## Zu erledigende Aufgabe
Sammle alle Zeilen der folgenden Daten, in denen die Zeichenfolge „source“ vorkommt.

----- Auflistung der Daten -----

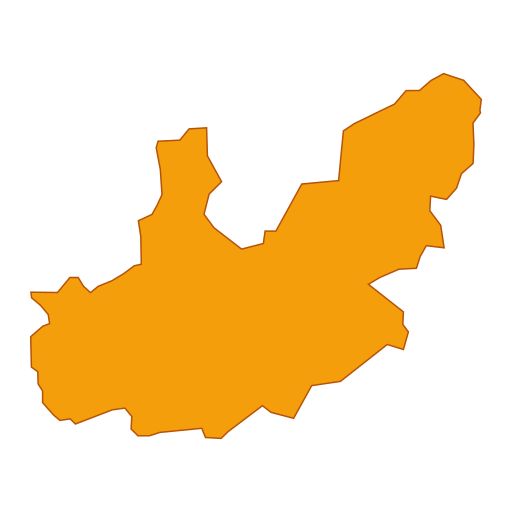 Mirditë, Lezhë, Albania (orthographic projection)
{"feature_id": "67620474B99888539945274", "entity_name": "Mirditë", "entity_type": "district", "adm_level": 2, "iso_a3": "ALB", "parent_name": "Albania", "parent_adm1": "Lezhë", "projection": "orthographic", "projection_center": [19.989, 41.852], "detail": "fine", "context": "isolated", "style": "filled", "palette": "amber", "viewbox_px": 512, "rotation_deg": 0, "n_neighbors": 0, "source": "geoboundaries", "source_scale": "gbopen_adm2", "svg_char_len": 1538}
<svg xmlns="http://www.w3.org/2000/svg" viewBox="0 0 512 512"><path d="M354.3,123.6L343.4,130.9L341.7,148.3L338.6,180.6L301.8,184.0L275.9,231.1L272.0,231.1L268.4,231.1L265.1,231.1L264.6,234.9L264.2,237.3L263.4,243.5L241.6,249.1L214.0,227.8L204.0,214.3L209.1,194.1L221.6,181.7L207.4,155.9L206.6,127.8L202.0,128.1L196.9,128.4L189.1,128.9L185.1,133.7L181.9,137.6L179.9,140.1L175.1,140.4L158.1,141.2L156.2,147.8L160.3,169.3L162.0,194.6L157.3,204.9L152.0,214.4L138.4,220.7L140.8,236.5L141.3,264.2L134.2,265.8L123.6,273.7L111.8,280.8L98.2,286.3L90.5,292.6L83.5,286.3L78.2,277.5L69.9,277.5L57.5,292.5L30.9,292.2L31.6,297.8L40.6,305.4L48.2,314.5L49.6,323.6L42.8,326.2L30.7,336.7L31.4,367.1L37.8,371.7L38.1,383.9L42.6,391.0L42.6,402.6L47.5,408.2L53.9,415.3L59.9,420.4L70.2,418.9L75.4,424.0L112.4,409.8L124.9,408.1L131.8,416.5L131.1,429.0L138.0,435.8L149.3,435.8L159.9,432.4L201.8,428.3L205.5,437.5L221.1,438.4L228.0,431.7L262.4,405.7L271.1,412.4L293.6,418.3L311.7,385.6L340.4,381.4L387.2,344.5L403.4,349.5L408.4,331.9L402.8,324.4L403.4,311.9L368.4,284.3L379.6,277.6L398.9,269.2L416.4,268.3L420.1,256.6L426.3,245.7L444.1,247.8L440.7,225.3L429.8,210.7L430.6,196.1L439.1,197.9L446.5,199.4L449.7,195.9L453.2,191.9L456.5,188.2L461.5,173.6L473.1,163.4L473.9,144.3L473.0,123.0L479.4,114.4L480.5,112.8L479.9,110.4L481.3,99.4L477.9,95.7L472.6,90.0L463.7,80.3L457.6,78.3L450.3,75.9L443.6,73.6L436.8,77.4L431.1,80.4L419.5,90.5L406.1,90.6L394.5,104.1L387.0,107.7L374.0,114.0L365.9,118.0L354.3,123.6Z" fill="#f59e0b" stroke="#b45309" stroke-width="1.5"/></svg>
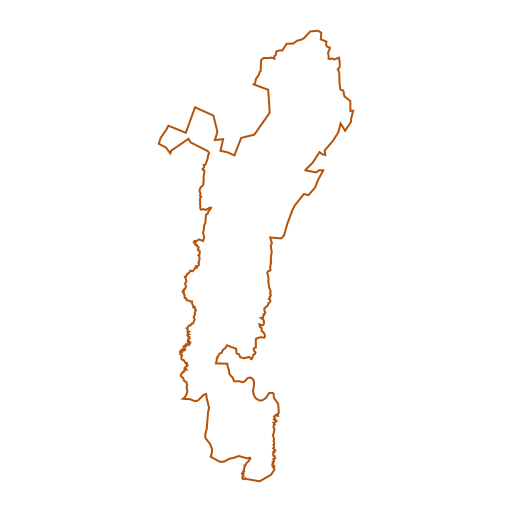 the district of Cuetzala del Progreso, Guerrero, Mexico
{"feature_id": "50627088B8879527191332", "entity_name": "Cuetzala del Progreso", "entity_type": "district", "adm_level": 2, "iso_a3": "MEX", "parent_name": "Mexico", "parent_adm1": "Guerrero", "projection": "orthographic", "projection_center": [-99.835, 18.107], "detail": "fine", "context": "isolated", "style": "outline", "palette": "amber", "viewbox_px": 512, "rotation_deg": 0, "n_neighbors": 0, "source": "geoboundaries", "source_scale": "gbopen_adm2", "svg_char_len": 6061}
<svg xmlns="http://www.w3.org/2000/svg" viewBox="0 0 512 512"><path d="M183.0,398.8L190.1,399.2L193.6,400.7L195.9,401.2L198.3,400.2L203.7,394.8L206.2,394.0L206.6,397.8L209.1,408.0L208.1,411.9L206.7,429.1L205.2,434.3L205.5,438.1L210.0,443.9L212.1,449.1L211.7,454.0L210.6,456.7L219.6,461.7L223.6,461.8L229.8,458.6L232.6,458.2L238.8,456.0L247.1,458.4L249.9,457.7L250.4,458.6L249.4,459.7L249.3,460.4L246.3,463.3L245.5,465.1L244.4,465.6L244.8,467.0L243.9,469.0L244.2,471.1L243.2,471.3L243.7,473.3L243.5,473.7L242.2,473.1L242.0,473.6L243.4,476.2L242.5,476.7L242.4,478.5L242.9,479.0L243.9,479.2L245.1,478.2L245.3,478.8L259.6,481.3L271.0,474.8L274.4,469.7L274.2,468.3L273.1,467.5L274.0,466.7L274.2,465.7L272.3,465.4L272.5,464.1L273.3,463.0L272.6,462.1L274.1,461.2L273.3,459.2L275.1,458.4L274.6,457.3L274.7,456.2L273.5,455.8L273.0,454.1L273.8,452.7L273.3,452.0L274.7,451.6L274.3,450.2L275.0,450.0L273.2,448.2L274.2,446.7L273.4,444.8L274.2,444.1L273.7,440.8L274.0,439.2L272.8,434.6L273.6,433.9L274.5,428.7L273.5,427.5L273.7,425.1L274.8,424.6L273.5,422.7L274.7,422.5L276.6,421.0L275.2,419.9L273.8,419.5L274.0,418.9L275.0,418.2L274.0,416.5L275.8,415.0L277.2,415.9L278.1,415.8L277.4,414.0L278.8,413.0L278.2,403.9L273.9,397.7L273.6,393.7L272.5,392.9L269.2,393.0L266.4,397.3L264.6,398.9L262.3,400.3L259.4,400.5L256.3,398.7L254.8,397.0L253.4,393.3L253.0,390.5L254.0,385.5L254.0,381.8L253.1,379.4L251.1,377.8L249.4,377.5L247.5,378.3L244.8,381.3L242.6,382.2L239.0,381.2L234.2,381.4L232.5,377.2L231.4,376.5L229.5,374.0L228.8,369.6L227.4,365.5L227.4,363.7L216.0,363.4L216.8,359.6L216.6,358.8L217.5,357.9L217.2,357.0L218.4,356.1L218.8,354.5L219.8,353.5L221.8,352.6L222.8,350.0L225.5,347.9L226.9,345.3L236.1,348.8L236.5,353.0L236.8,353.5L238.9,354.2L240.2,357.1L243.8,358.3L248.9,357.0L250.0,357.5L250.9,359.0L251.7,359.2L253.4,355.0L254.0,354.2L254.9,354.0L255.5,352.3L253.8,350.4L253.7,349.6L254.4,347.8L255.9,347.5L255.8,339.1L257.8,338.0L260.5,337.2L264.2,337.7L264.9,336.5L264.9,335.0L263.4,332.2L261.7,331.2L261.7,328.2L259.8,326.7L259.4,324.3L262.2,325.4L263.6,324.6L264.0,322.6L263.6,320.1L261.0,317.9L263.1,317.7L263.2,315.9L264.1,315.0L263.7,314.2L265.1,313.5L265.3,312.1L264.6,311.6L264.3,308.5L267.9,305.3L268.4,303.1L269.7,302.5L270.4,301.0L270.3,300.1L268.8,299.0L270.0,297.4L269.7,296.6L270.7,295.8L270.9,294.6L269.9,293.5L270.7,291.6L269.2,287.7L268.2,280.8L268.6,280.1L268.1,275.4L267.2,273.0L268.0,271.2L270.1,270.6L270.6,269.8L270.2,268.7L270.3,266.0L271.1,262.5L270.6,262.0L271.0,261.2L270.8,259.9L271.2,259.4L270.8,257.9L271.7,252.1L270.7,245.8L271.9,243.2L270.2,237.5L281.2,238.4L284.0,235.5L287.3,223.9L292.1,210.9L294.7,205.5L303.9,194.1L308.5,195.1L315.1,187.5L317.9,180.2L323.2,170.4L319.3,170.2L316.1,172.4L305.4,170.3L305.6,169.7L312.5,162.9L319.5,152.1L322.4,154.3L325.2,155.0L324.7,150.4L332.9,140.9L338.4,132.2L340.6,123.4L345.1,130.8L350.9,122.0L351.2,118.4L353.2,110.7L350.4,110.9L350.3,101.0L344.4,96.4L344.2,94.6L343.6,93.9L343.8,92.4L343.2,90.8L342.7,90.2L341.4,90.1L340.2,89.0L339.6,83.9L339.2,72.6L337.8,69.2L339.5,67.6L339.7,66.6L339.7,62.8L339.0,57.6L334.1,59.5L332.4,58.4L330.9,58.9L328.6,58.8L328.7,56.5L328.0,52.9L329.9,48.3L329.8,47.6L327.0,46.6L326.0,44.8L326.5,41.6L320.8,39.4L321.3,32.8L318.1,30.7L310.1,31.5L303.9,38.3L301.1,39.7L297.4,40.6L293.2,43.5L286.7,43.8L282.3,50.5L279.6,50.4L276.4,51.4L275.8,54.8L274.2,56.5L274.5,58.7L271.4,57.6L269.9,58.0L263.8,58.1L263.0,58.3L261.4,60.0L261.0,61.1L260.7,71.1L259.8,71.8L258.8,75.0L256.0,78.8L255.2,82.7L253.7,84.4L268.2,89.8L269.7,112.7L254.4,134.6L241.2,137.9L234.4,155.4L227.6,152.3L220.5,150.8L223.1,139.2L214.9,140.0L217.4,131.7L213.4,115.6L195.0,107.3L185.8,132.8L168.4,125.7L166.1,130.1L160.7,137.7L158.8,143.8L165.9,147.5L170.3,153.4L171.3,150.6L188.5,138.8L190.6,142.4L207.1,150.8L208.3,151.6L209.2,153.4L208.3,154.5L207.6,158.7L205.4,164.7L203.8,165.0L204.3,165.8L203.9,167.6L202.6,168.8L202.8,169.7L203.7,169.9L204.5,171.2L203.5,177.4L203.8,180.5L203.4,181.2L203.4,184.4L203.0,185.3L200.5,187.5L199.4,190.9L200.6,193.6L200.0,195.7L201.2,196.9L200.1,198.3L199.9,200.3L200.3,201.9L199.9,204.1L200.4,205.5L200.1,206.5L200.5,209.0L201.0,209.7L203.3,209.1L205.9,209.9L209.8,207.6L211.0,207.7L210.2,209.5L208.3,211.5L207.7,213.8L206.3,214.4L205.9,215.9L205.4,222.5L204.1,225.4L203.9,229.6L203.2,231.5L203.2,233.5L204.2,236.9L203.1,241.0L199.1,239.4L196.6,241.0L194.5,240.9L193.7,242.4L194.3,242.9L195.5,242.7L195.4,244.8L196.9,245.0L197.1,246.3L198.5,247.0L198.6,247.9L197.8,249.4L198.4,250.5L199.6,250.8L199.8,251.4L199.5,254.7L198.5,255.2L199.1,255.7L199.6,258.2L199.1,261.4L198.3,262.4L198.9,263.3L198.8,265.2L197.4,266.3L196.1,266.2L196.6,267.8L195.0,267.9L194.1,269.8L192.3,271.3L190.4,270.6L190.2,271.4L188.4,273.4L187.1,273.8L186.3,276.4L184.9,276.7L186.4,280.5L186.3,281.5L185.1,283.4L186.0,286.9L185.1,288.9L183.6,289.6L184.0,290.5L182.6,291.5L183.9,292.8L183.7,294.0L184.4,294.6L184.7,297.9L186.1,298.3L186.6,300.1L189.9,301.0L190.6,301.6L192.0,301.5L192.1,303.5L193.3,306.2L193.3,307.3L194.9,307.1L194.9,309.1L196.0,310.1L194.8,312.4L195.0,314.6L193.7,316.7L194.6,319.7L193.0,323.5L191.7,323.5L190.5,325.5L189.3,325.4L187.9,326.9L187.7,328.2L186.8,328.4L187.6,329.3L187.6,331.5L189.1,331.8L187.9,333.0L188.3,333.6L188.0,334.4L188.7,334.6L187.4,335.3L188.4,336.8L189.4,337.0L189.6,338.4L188.3,339.1L188.8,340.8L187.9,340.7L187.6,341.6L188.4,343.0L189.6,342.1L190.3,342.3L190.3,342.8L188.8,345.1L186.1,344.2L185.7,345.5L186.0,346.4L185.0,346.5L185.2,345.8L184.7,345.6L183.5,346.6L184.5,349.0L185.2,349.5L184.7,350.4L184.0,350.5L183.1,349.4L182.3,349.4L181.4,350.0L182.4,350.9L182.2,351.9L181.3,352.0L180.5,351.4L179.9,351.7L180.3,354.3L180.8,354.7L181.6,354.4L182.1,355.2L181.3,357.5L181.5,359.0L181.9,359.6L183.7,360.1L185.7,363.2L186.9,363.0L186.7,364.7L187.6,365.5L184.6,367.8L184.5,368.3L185.5,368.4L186.5,369.6L184.7,369.6L184.3,370.4L184.3,371.5L182.7,372.0L182.5,373.1L181.3,373.8L180.8,375.1L180.9,376.1L183.1,378.0L184.1,380.8L186.5,382.3L187.1,384.9L186.6,387.0L187.4,391.4L186.3,394.8L184.6,397.5L183.0,398.8Z" fill="none" stroke="#b45309" stroke-width="2"/></svg>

-----

## Antwort zur Aufgabe
{"feature_id": "67620474B99888539945274", "entity_name": "Mirditë", "entity_type": "district", "adm_level": 2, "iso_a3": "ALB", "parent_name": "Albania", "parent_adm1": "Lezhë", "projection": "orthographic", "projection_center": [19.989, 41.852], "detail": "fine", "context": "isolated", "style": "filled", "palette": "amber", "viewbox_px": 512, "rotation_deg": 0, "n_neighbors": 0, "source": "geoboundaries", "source_scale": "gbopen_adm2", "svg_char_len": 1538}
{"feature_id": "50627088B8879527191332", "entity_name": "Cuetzala del Progreso", "entity_type": "district", "adm_level": 2, "iso_a3": "MEX", "parent_name": "Mexico", "parent_adm1": "Guerrero", "projection": "orthographic", "projection_center": [-99.835, 18.107], "detail": "fine", "context": "isolated", "style": "outline", "palette": "amber", "viewbox_px": 512, "rotation_deg": 0, "n_neighbors": 0, "source": "geoboundaries", "source_scale": "gbopen_adm2", "svg_char_len": 6061}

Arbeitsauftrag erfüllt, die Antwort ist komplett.